● **Work to be completed**
Repeat precisely the span of lines below that opens with the line containing "left shoulder: (774, 653, -21)" and closes with the line containing "right hip: (965, 1062, -2)", both included.

● **Data for analysis**

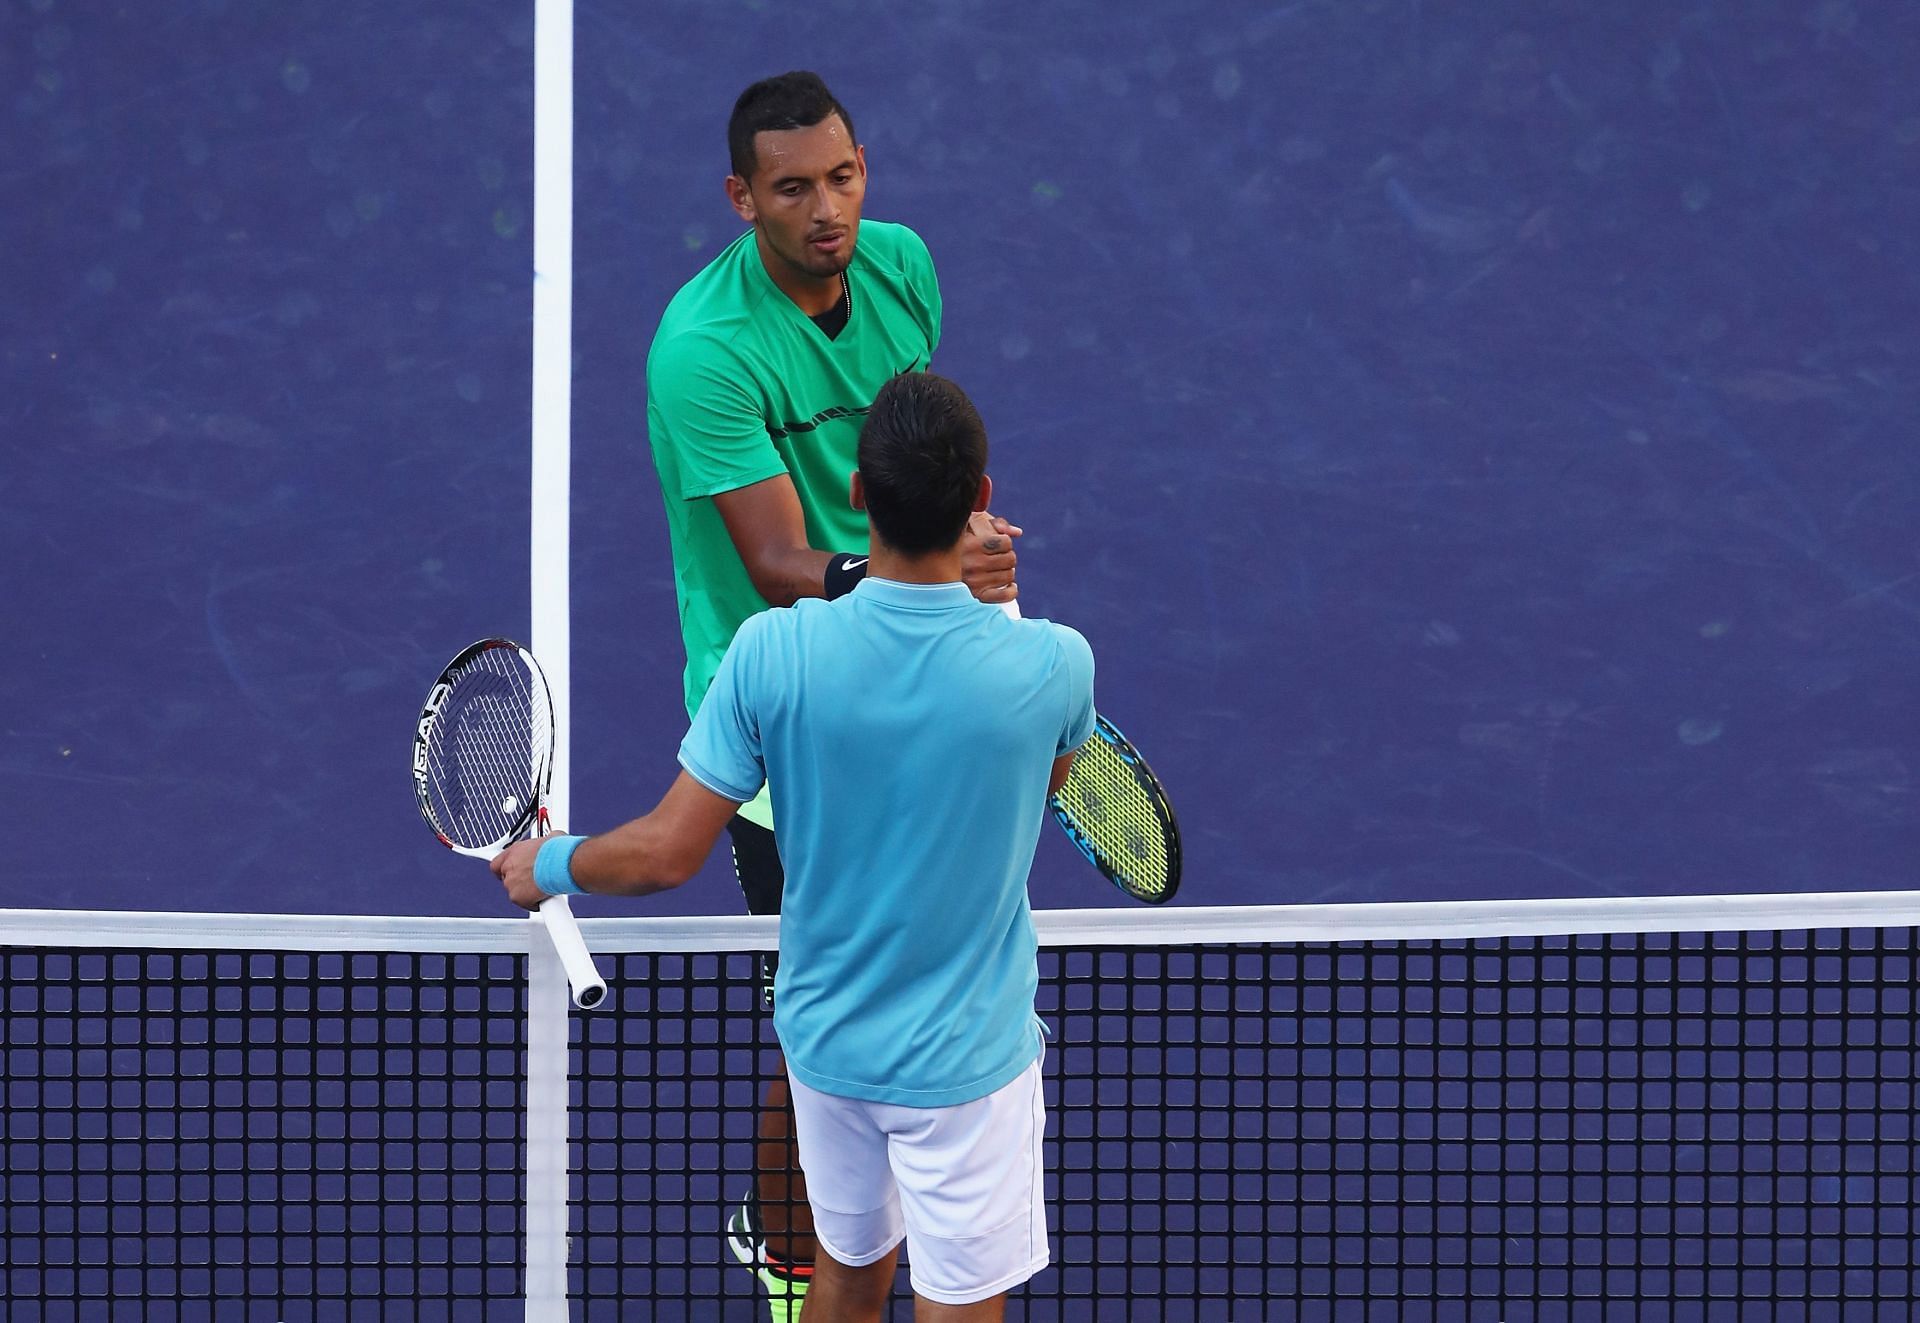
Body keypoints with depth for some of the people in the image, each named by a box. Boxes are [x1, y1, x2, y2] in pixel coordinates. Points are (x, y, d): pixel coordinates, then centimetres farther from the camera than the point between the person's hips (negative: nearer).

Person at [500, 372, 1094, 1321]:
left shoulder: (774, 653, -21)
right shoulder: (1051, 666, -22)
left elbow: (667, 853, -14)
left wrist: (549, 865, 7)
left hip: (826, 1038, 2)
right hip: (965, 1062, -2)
---
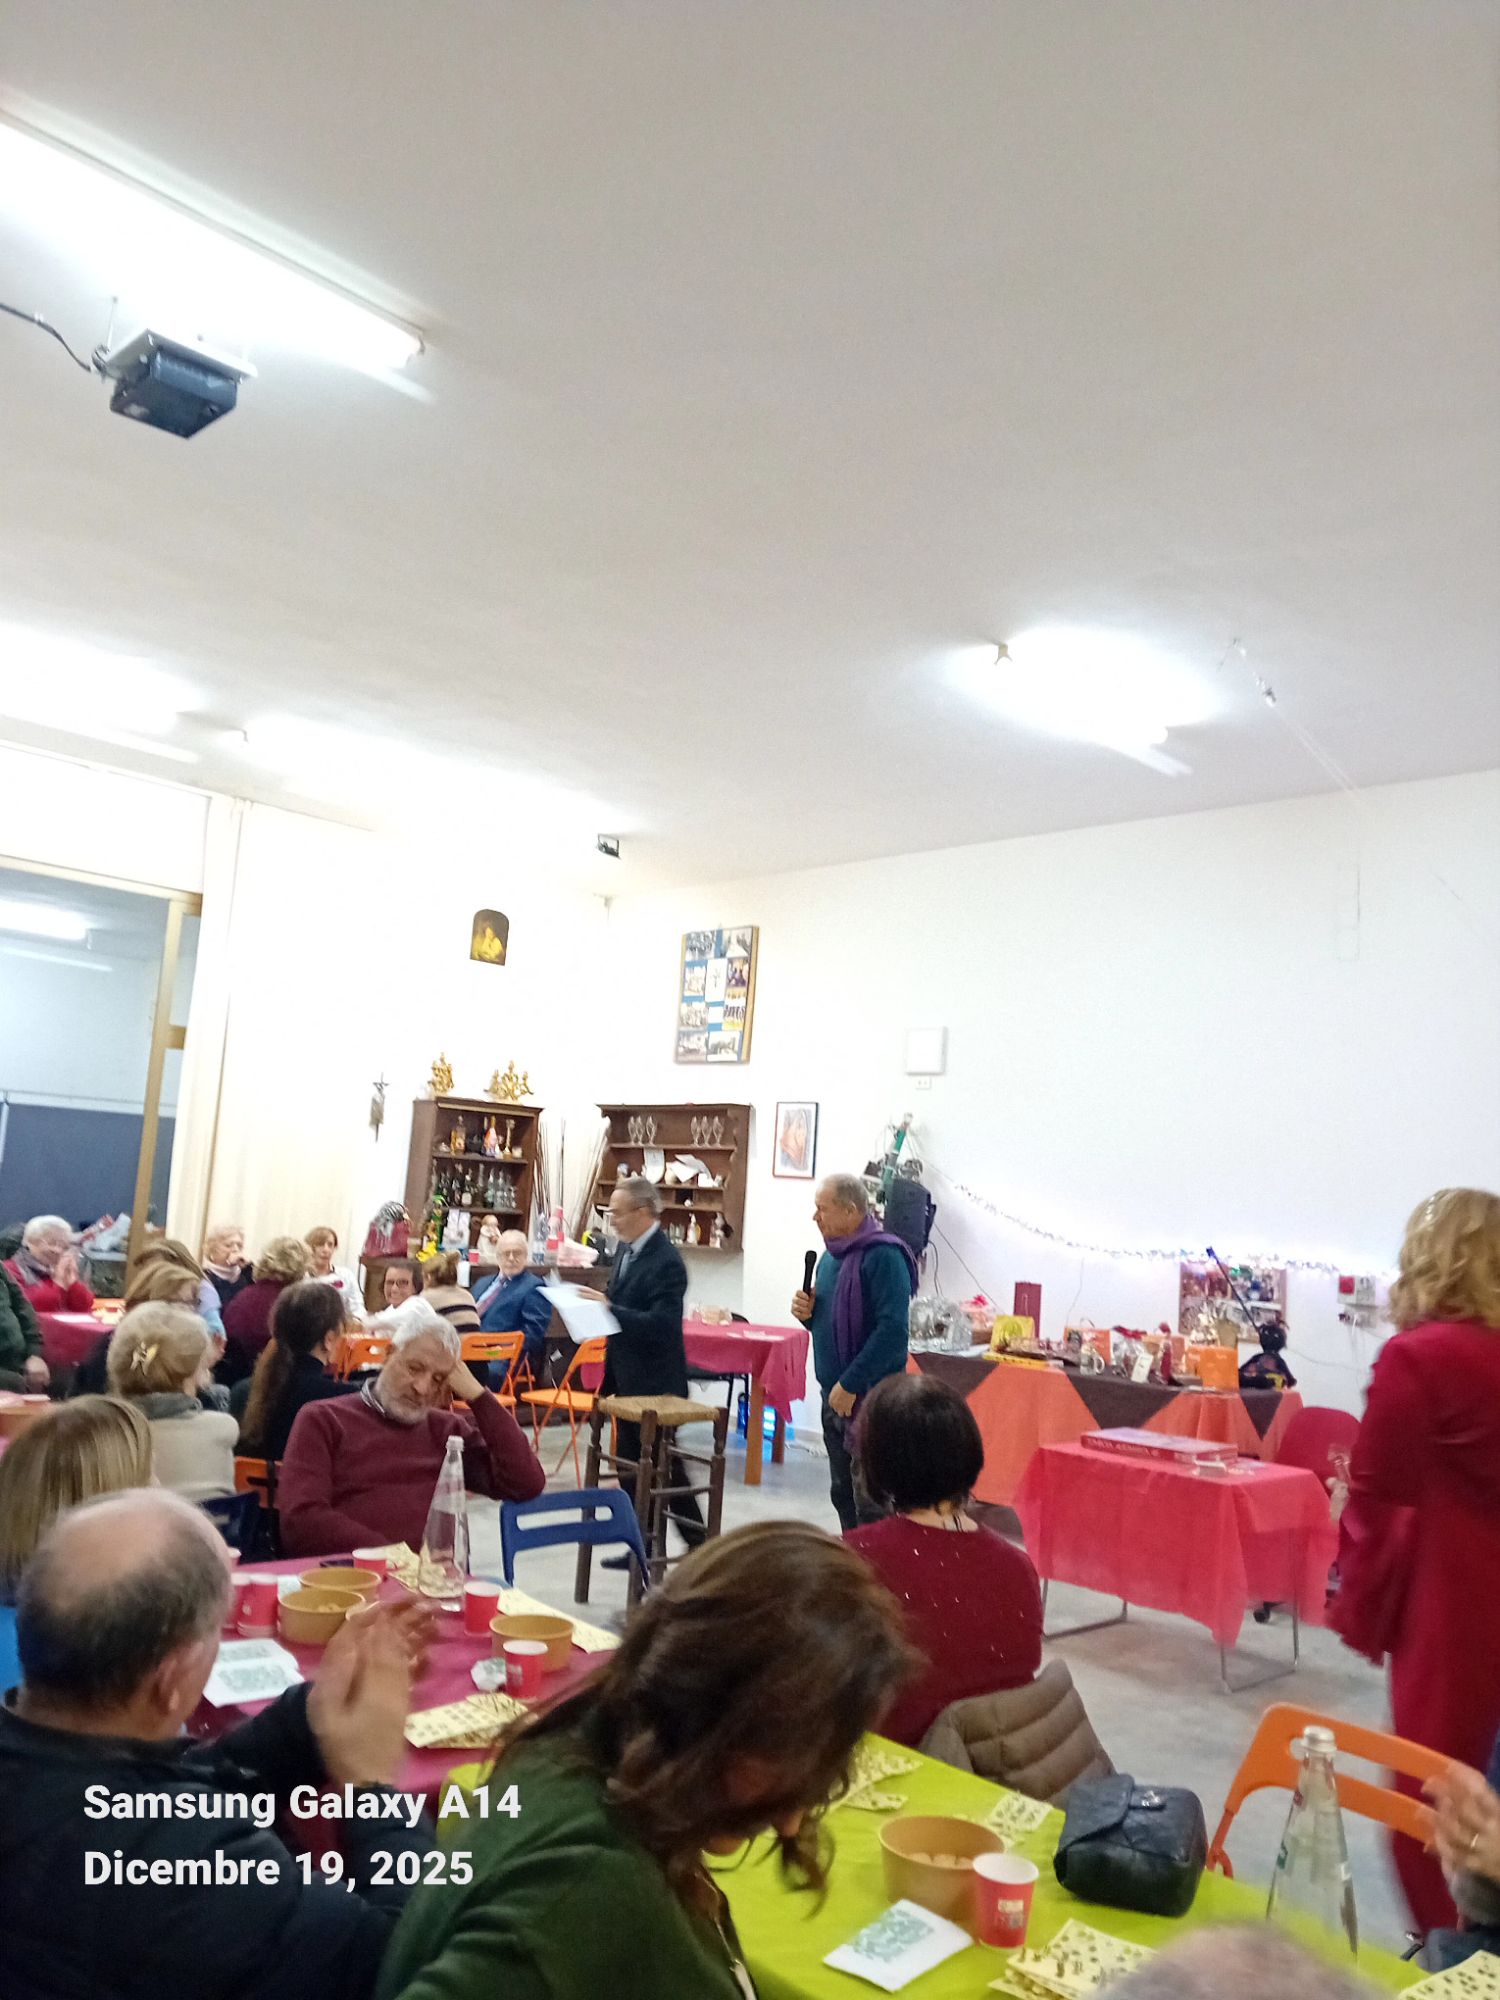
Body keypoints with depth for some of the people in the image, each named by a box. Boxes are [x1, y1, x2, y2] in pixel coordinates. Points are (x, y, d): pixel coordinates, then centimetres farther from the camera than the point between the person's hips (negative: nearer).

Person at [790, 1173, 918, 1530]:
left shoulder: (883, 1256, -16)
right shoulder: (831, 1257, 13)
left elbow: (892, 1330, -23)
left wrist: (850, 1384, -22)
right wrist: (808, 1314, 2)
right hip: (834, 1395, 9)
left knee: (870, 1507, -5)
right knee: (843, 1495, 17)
--
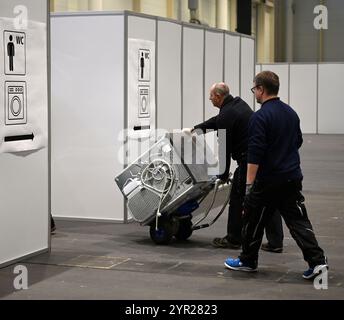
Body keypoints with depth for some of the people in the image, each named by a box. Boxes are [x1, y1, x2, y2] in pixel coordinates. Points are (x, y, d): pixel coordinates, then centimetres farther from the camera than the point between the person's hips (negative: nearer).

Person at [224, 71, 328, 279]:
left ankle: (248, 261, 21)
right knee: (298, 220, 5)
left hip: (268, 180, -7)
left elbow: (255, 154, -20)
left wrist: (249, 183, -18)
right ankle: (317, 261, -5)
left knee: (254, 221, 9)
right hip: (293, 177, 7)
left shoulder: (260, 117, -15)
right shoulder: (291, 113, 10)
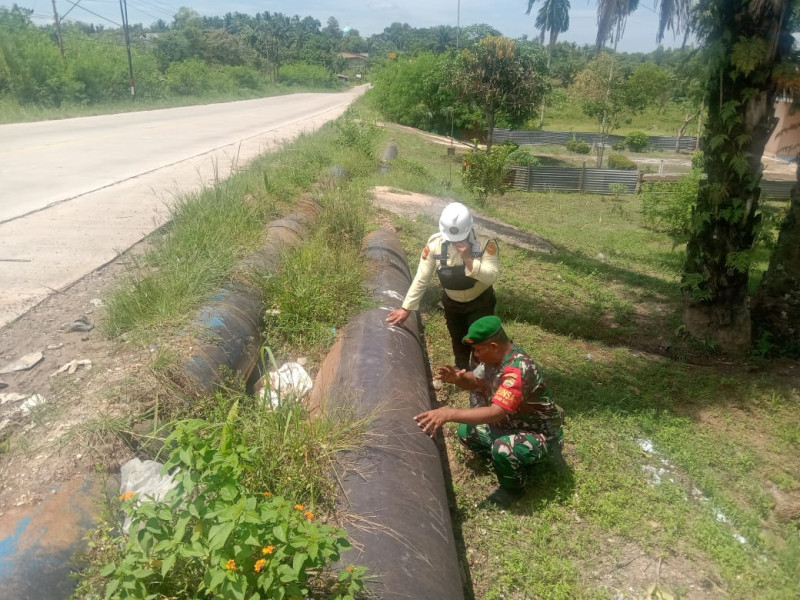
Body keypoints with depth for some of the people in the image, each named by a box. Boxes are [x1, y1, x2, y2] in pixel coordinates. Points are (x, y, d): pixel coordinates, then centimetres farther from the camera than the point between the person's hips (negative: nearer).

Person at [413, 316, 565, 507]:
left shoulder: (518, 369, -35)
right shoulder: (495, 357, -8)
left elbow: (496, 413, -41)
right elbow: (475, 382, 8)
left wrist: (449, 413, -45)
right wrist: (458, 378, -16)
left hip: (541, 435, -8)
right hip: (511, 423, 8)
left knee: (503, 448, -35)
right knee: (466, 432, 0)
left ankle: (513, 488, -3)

● **Result for this exercise**
left shoulder: (774, 653, -21)
right shoulder: (1051, 666, -22)
left elbow: (667, 853, -14)
left wrist: (549, 865, 7)
left hip: (826, 1038, 2)
right hip: (965, 1062, -2)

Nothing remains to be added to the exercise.